Stimulants are contraindicated in cases of gastro-intestinal irritation or inflammation. In such cases their administration is attended with increased phlogosis.

In febrile and inflammatory affections, excitants are improper during the early stages, and it is only in the advanced stages of these diseases, after the arterial excitement has been moderated, and rapid prostration is manifestly unavoidable, that they are proper. Even in these cases, if there is pain in the epigastric region, if it is tender to pressure, if the distress is increased by the use of warm drinks, and the edges and apex of the tongue are red and dry, stimulants are highly improper.

In hypertrophy of the heart, in palpitation of the heart, if it depends upon an organic disease of that organ, stimulants are inadmissible.

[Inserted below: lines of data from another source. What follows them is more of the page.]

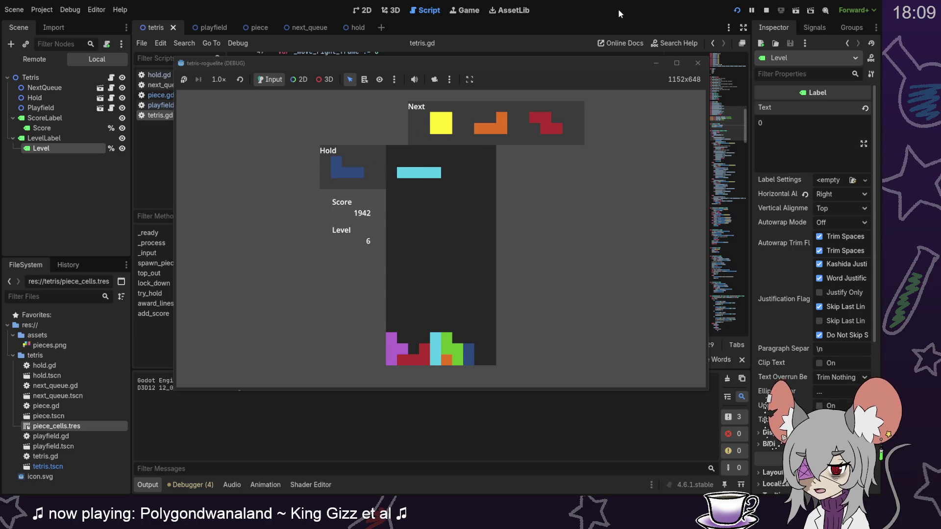
key(Down)
key(Down)
key(Down)
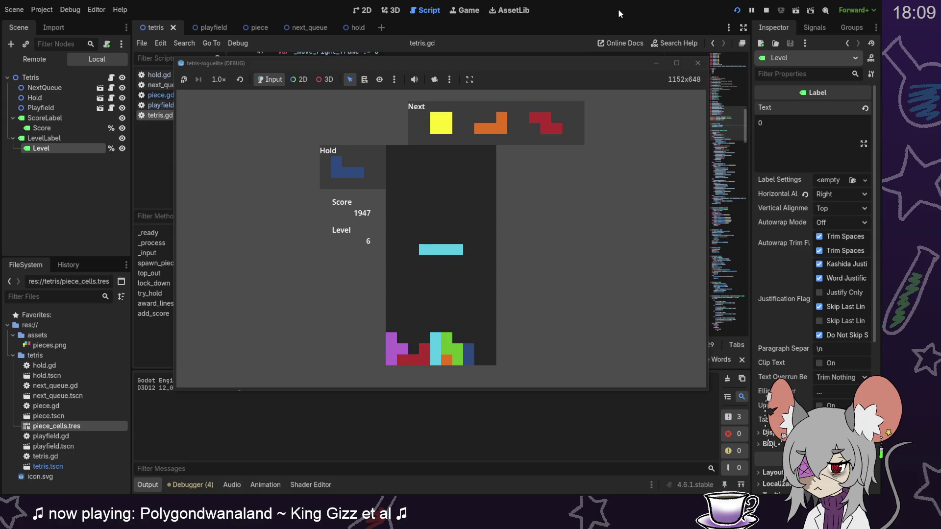
key(Down)
key(Down)
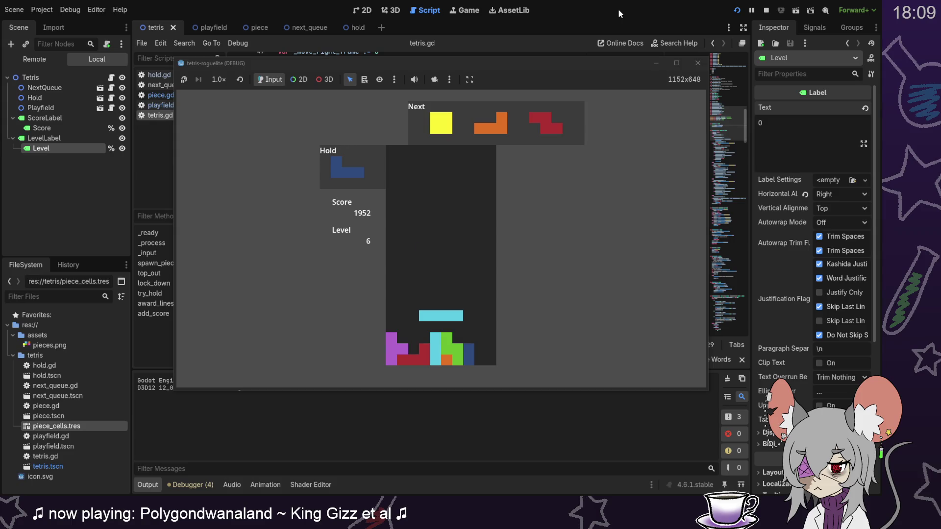
Clear two lines with the O piece and keep stacking J, I, L and T pieces as Level rises.
key(Right)
key(Right)
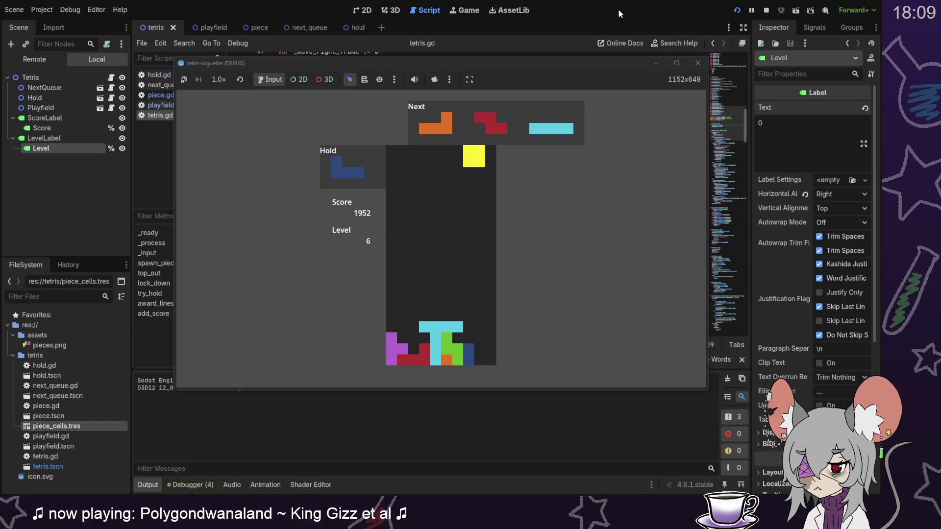
key(Down)
key(Down)
key(Down)
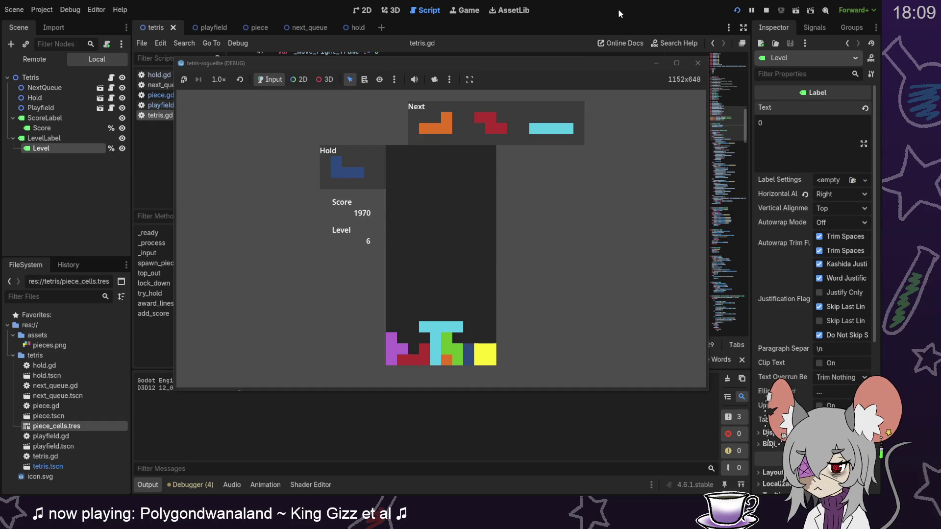
key(Right)
key(Right)
key(Right)
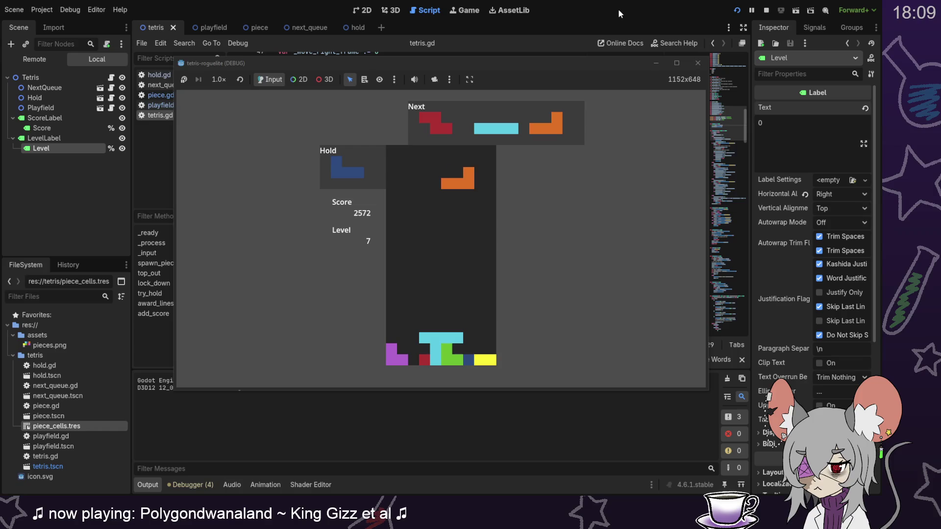
key(Down)
key(Down)
key(Down)
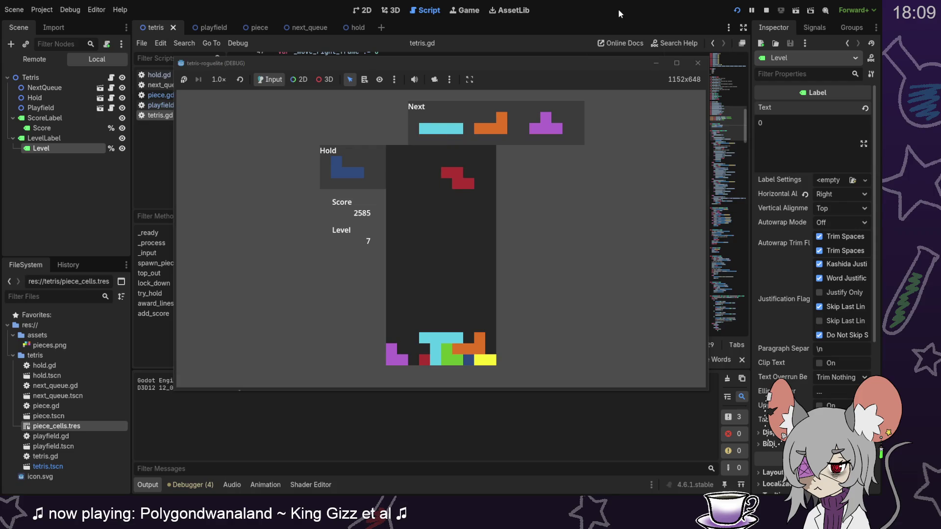
key(Right)
key(Up)
key(Down)
key(Right)
key(Left)
key(Left)
key(c)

They are also contraindicated in phrenitis, apoplexy and congestion of the brain. Under circumstances of this character, their employment would be highly prejudicial to the patient.

In neuralgia, chorea, tetanus, epilepsy, etc., excitants are occasionally used with profit; but as a general rule they are unimportant, and in many cases very prejudicial. In these cases tonics are more permanent in their influence upon the system, and take the precedence over stimulants, especially if coupled with antispasmodics.